→ Task instructions:
Please give back each line below unchanged; none of the pictures should appear.

→ Data section:
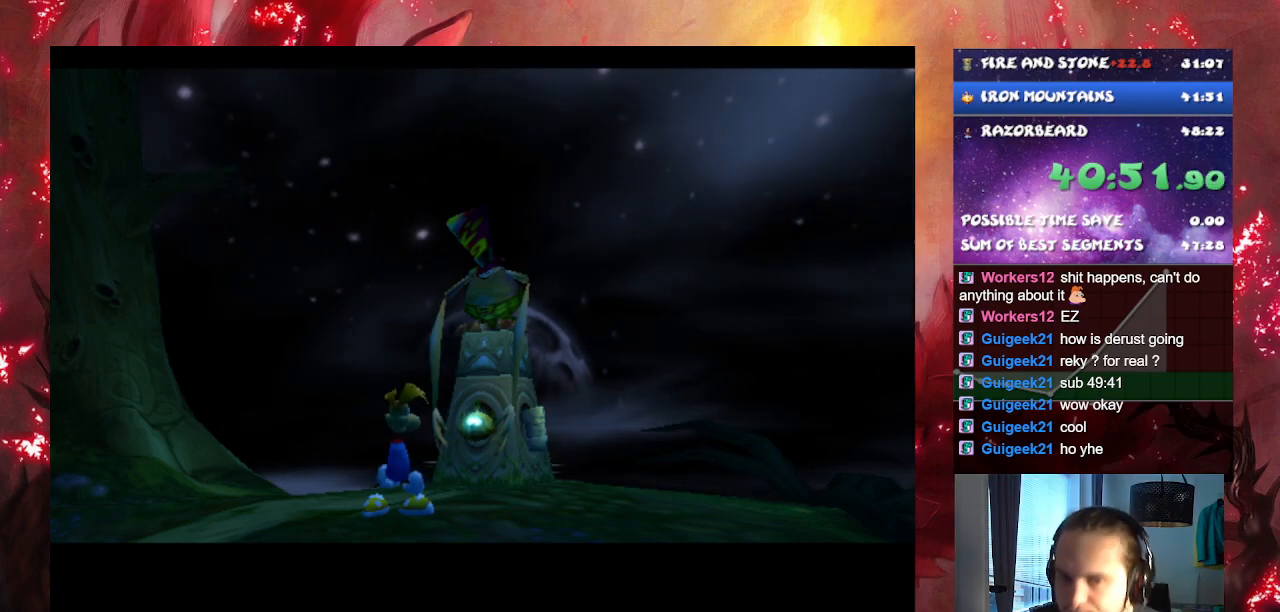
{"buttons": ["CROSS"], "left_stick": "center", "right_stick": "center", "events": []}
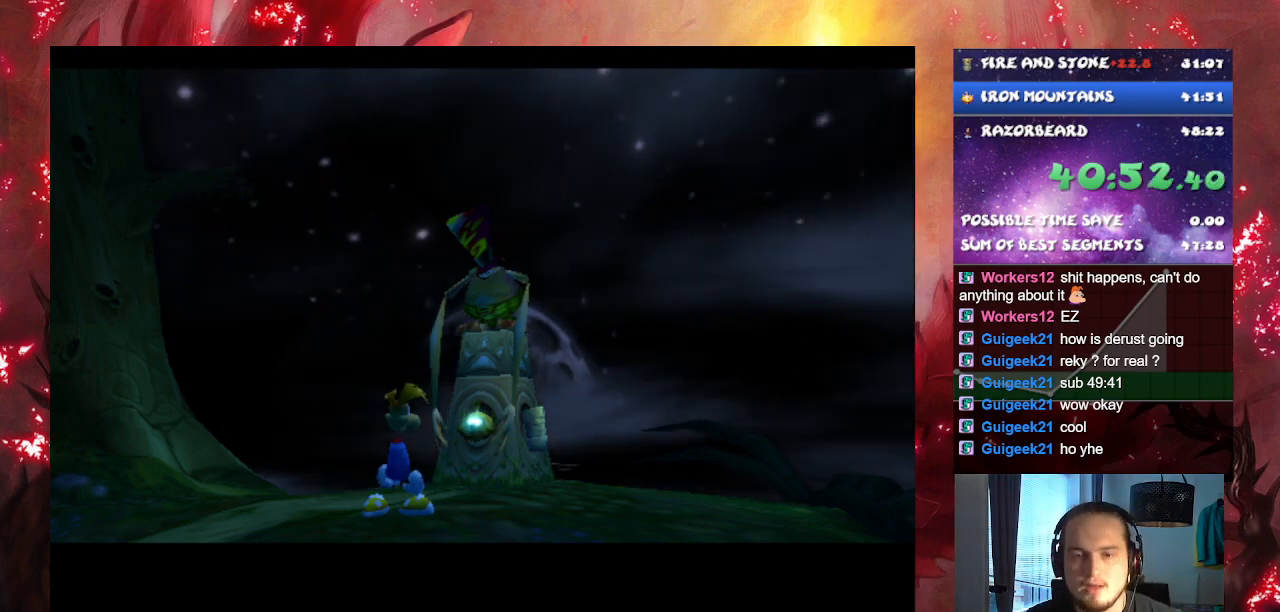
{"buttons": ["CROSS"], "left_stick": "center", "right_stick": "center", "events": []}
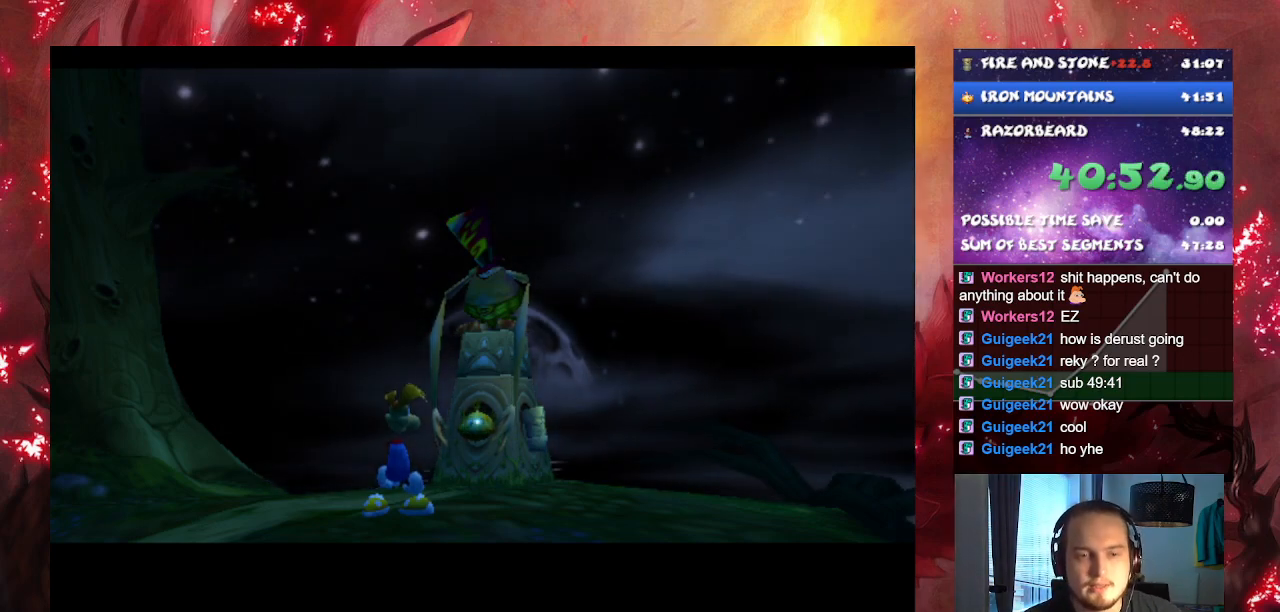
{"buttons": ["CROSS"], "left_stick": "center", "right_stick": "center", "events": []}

→ Output for this task:
{"buttons": ["CROSS"], "left_stick": "center", "right_stick": "center", "events": []}
{"buttons": ["CROSS"], "left_stick": "center", "right_stick": "center", "events": []}
{"buttons": ["CROSS"], "left_stick": "center", "right_stick": "center", "events": []}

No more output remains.